A long-term member of Alcoholics Anonymous, who is an attorney and I recently had a conversation. It was our first meeting and it was moments before my first speech as Health and Well-being Chair. His first statement to me after hello was that he did not agree with my statement that stress and mental illness caused people to abuse substances. After I picked my jaw up off the floor, I responded that I believed medical evidence was on my side and that he should consider the coexisting (comorbidity) condition research. After all, fifty percent of people who drink are depressed and even if they don’t have a mental illness when they start drinking or consuming the addiction can trigger a disorder. My colleague’s response was that the medical community treats the addiction first so it couldn’t cause the abuse or they would do the opposite. Eventually, we agreed to disagree and he actually stayed and listened to my speech.
The conversation stuck with me for a week or so. For years, I have been reading, or shall I say, absorbing, all the information I could find on neuropsychology, psychology and addiction. Recently, in preparation for this speech I even attended a NAMI seminar on comorbidity of mental illness and substance abuse. Was I misinformed? What in the world did AA teach people about their brain and mental health?
So, I spent some time online researching AA and its role in helping people obtain and maintain sobriety. I even put an app on my phone so I can read the Big Book as it is known. What I discovered were sentiments such as “AA is a cult”. That seemed a little extreme. Yet, there is some element of AA which tends to be insular in nature. And, then there are parts of program that have very religious overtones. After all AA’s twelve steps contain many mentions of the “power greater than ourselves” and mentions to God “as we understood him”.
Clearly, AA works for many people. Some people have used the supportive nature and sponsor system to obtain and maintain sobriety for decades and or a life time. But, only 5% of AA members make it to one year. In fact, many relapse and some never maintain a sober life. AA does not work for everyone and there are other support groups and alternative treatments to assist struggling attorneys in their battle against addiction. AA is a support group and as a social support group it works well. It is not psychotherapy and it should not be used as a substitute for psychotherapy.
Why then is AA so prevalently used by Lawyers Assistance Programs? I think that answer is simple-most Lawyers Assistance Programs were started by recovering alcohol judges and lawyers. But, the bigger issue is how can we as lawyers provide complimentary programming to lawyers with substance abuse AND mental health issues? Or even more basic, should we? My answer to this is simple. YES. It is time that science, psychotherapy and AA be used in combination by Lawyers Assistance Programs throughout this country to help struggling attorneys.
Recently, I asked a different colleague, one who helps struggling attorneys, to take me to an AA meeting. I also told him about my interaction with the long time AA attorney. The phrase he used sums up the problem in a nutshell -“there are a lot of ill people at AA meetings”. Now, this is coming from a man who knows the legal system and the problems lawyers face. He helps lawyers in crisis. He explained to me that AA is about accountability and that some AA members have lots of mental health issues. Of course, he has promised to take me to an open meeting to learn more about the program.

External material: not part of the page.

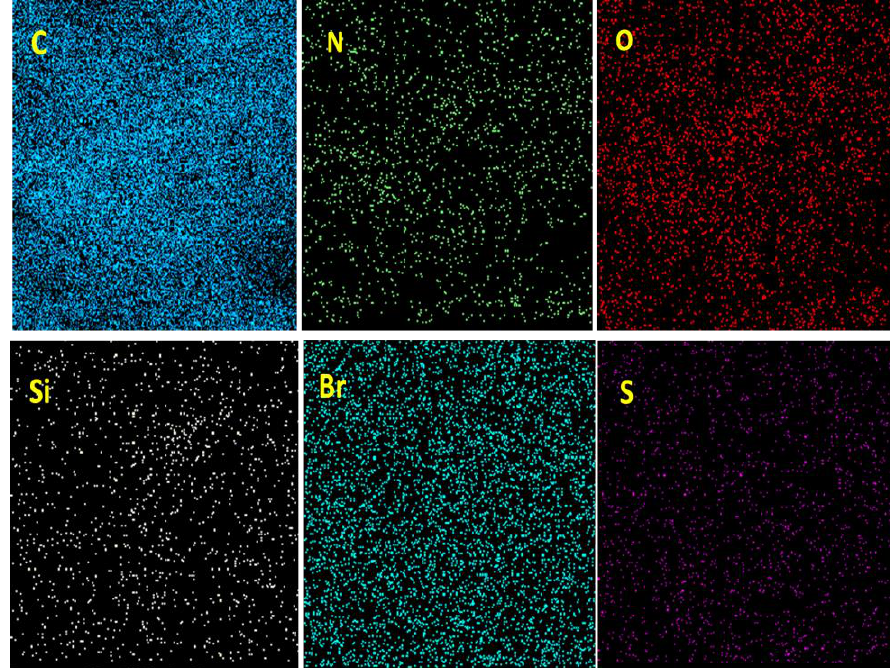
Figure 4. Elemental mapping analysis of BC@GCN-P-IL.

So, my question is – why is our profession relying on AA to support attorneys in recovery. Is it just because it has helped those in charge of the Lawyers Assistance programs quit or just because “we have always done this”? Isn’t it time to face the reality that many people need more than AA. Are we setting people up for failure? Is the use of AA promoting a religion and insisting troubled lawyers adopt a faith-based system?

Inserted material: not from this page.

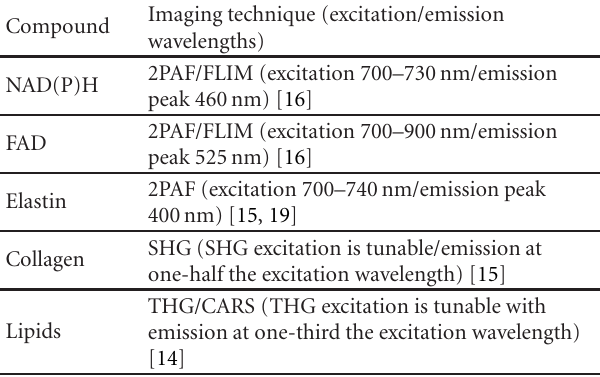
Table 1: Optimal imaging contrast mechanism for di ff erent biological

I am going to be asking all of these questions and reporting back on my findings. First, I am going to a meeting and if there are lawyers there I am going to ask them why they drink and if the practice of law contributed in any way to their addiction. Further, I want to know what if anything the bar association could do to stop others from developing addiction issues. Then, I am going to review some disciplinary case statistics and just see how well the AA solution has worked for lawyers in crisis. Updates will be forthcoming.